◆ **TASK INSTRUCTIONS**
Pictures do not belong in the copy, so please give every entry below again exactly.

◆ **RECORDS FOR THE EXERCISE**
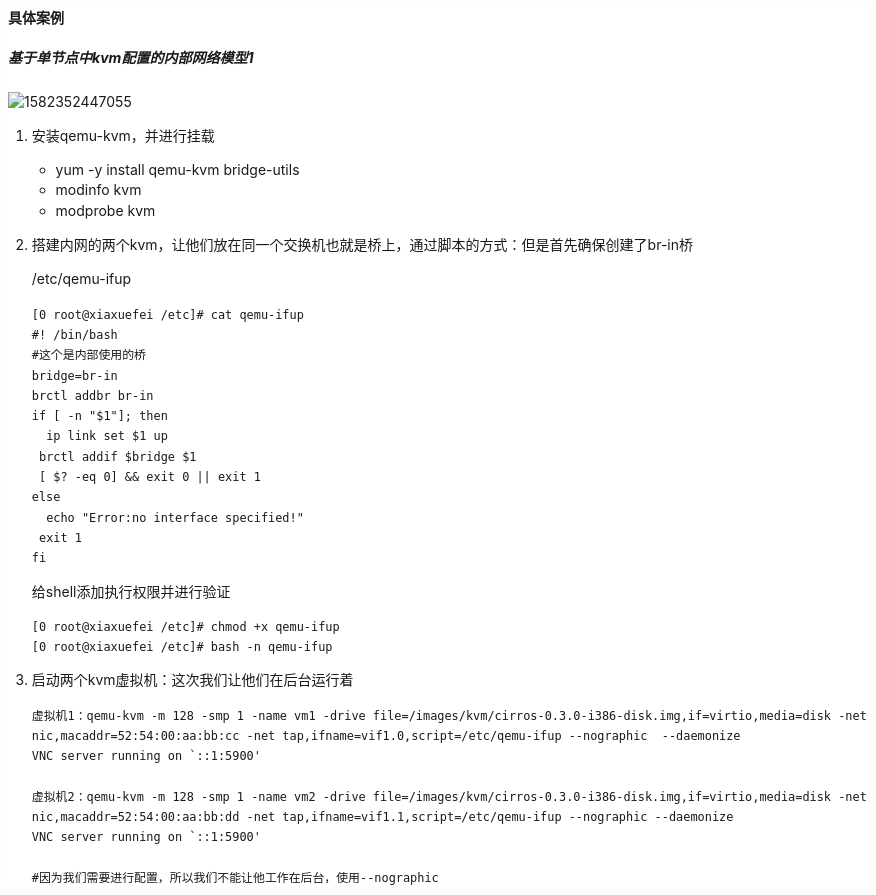 #### 具体案例

##### 基于单节点中kvm配置的内部网络模型1

![1582352447055](assets/1582352447055.png)

1. 安装qemu-kvm，并进行挂载

   - yum -y install qemu-kvm bridge-utils 
   - modinfo kvm
   - modprobe kvm

2. 搭建内网的两个kvm，让他们放在同一个交换机也就是桥上，通过脚本的方式：但是首先确保创建了br-in桥

   /etc/qemu-ifup

   ```shell
   [0 root@xiaxuefei /etc]# cat qemu-ifup
   #! /bin/bash
   #这个是内部使用的桥
   bridge=br-in
   brctl addbr br-in
   if [ -n "$1"]; then
     ip link set $1 up
   	brctl addif $bridge $1
   	[ $? -eq 0] && exit 0 || exit 1
   else
     echo "Error:no interface specified!"
   	exit 1
   fi
   
   ```

   给shell添加执行权限并进行验证

   ```shell
   [0 root@xiaxuefei /etc]# chmod +x qemu-ifup 
   [0 root@xiaxuefei /etc]# bash -n qemu-ifup
   ```

3. 启动两个kvm虚拟机：这次我们让他们在后台运行着

   ```shell
   虚拟机1：qemu-kvm -m 128 -smp 1 -name vm1 -drive file=/images/kvm/cirros-0.3.0-i386-disk.img,if=virtio,media=disk -net nic,macaddr=52:54:00:aa:bb:cc -net tap,ifname=vif1.0,script=/etc/qemu-ifup --nographic  --daemonize
   VNC server running on `::1:5900'
   
   虚拟机2：qemu-kvm -m 128 -smp 1 -name vm2 -drive file=/images/kvm/cirros-0.3.0-i386-disk.img,if=virtio,media=disk -net nic,macaddr=52:54:00:aa:bb:dd -net tap,ifname=vif1.1,script=/etc/qemu-ifup --nographic --daemonize
   VNC server running on `::1:5900'
   
   #因为我们需要进行配置，所以我们不能让他工作在后台，使用--nographic
   ```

◆ **RESPONSE**
 #### 具体案例

##### 基于单节点中kvm配置的内部网络模型1

![1582352447055](assets/1582352447055.png)

1. 安装qemu-kvm，并进行挂载

   - yum -y install qemu-kvm bridge-utils 
   - modinfo kvm
   - modprobe kvm

2. 搭建内网的两个kvm，让他们放在同一个交换机也就是桥上，通过脚本的方式：但是首先确保创建了br-in桥

   /etc/qemu-ifup

   ```shell
   [0 root@xiaxuefei /etc]# cat qemu-ifup
   #! /bin/bash
   #这个是内部使用的桥
   bridge=br-in
   brctl addbr br-in
   if [ -n "$1"]; then
     ip link set $1 up
   	brctl addif $bridge $1
   	[ $? -eq 0] && exit 0 || exit 1
   else
     echo "Error:no interface specified!"
   	exit 1
   fi
   
   ```

   给shell添加执行权限并进行验证

   ```shell
   [0 root@xiaxuefei /etc]# chmod +x qemu-ifup 
   [0 root@xiaxuefei /etc]# bash -n qemu-ifup
   ```

3. 启动两个kvm虚拟机：这次我们让他们在后台运行着

   ```shell
   虚拟机1：qemu-kvm -m 128 -smp 1 -name vm1 -drive file=/images/kvm/cirros-0.3.0-i386-disk.img,if=virtio,media=disk -net nic,macaddr=52:54:00:aa:bb:cc -net tap,ifname=vif1.0,script=/etc/qemu-ifup --nographic  --daemonize
   VNC server running on `::1:5900'
   
   虚拟机2：qemu-kvm -m 128 -smp 1 -name vm2 -drive file=/images/kvm/cirros-0.3.0-i386-disk.img,if=virtio,media=disk -net nic,macaddr=52:54:00:aa:bb:dd -net tap,ifname=vif1.1,script=/etc/qemu-ifup --nographic --daemonize
   VNC server running on `::1:5900'
   
   #因为我们需要进行配置，所以我们不能让他工作在后台，使用--nographic
   ```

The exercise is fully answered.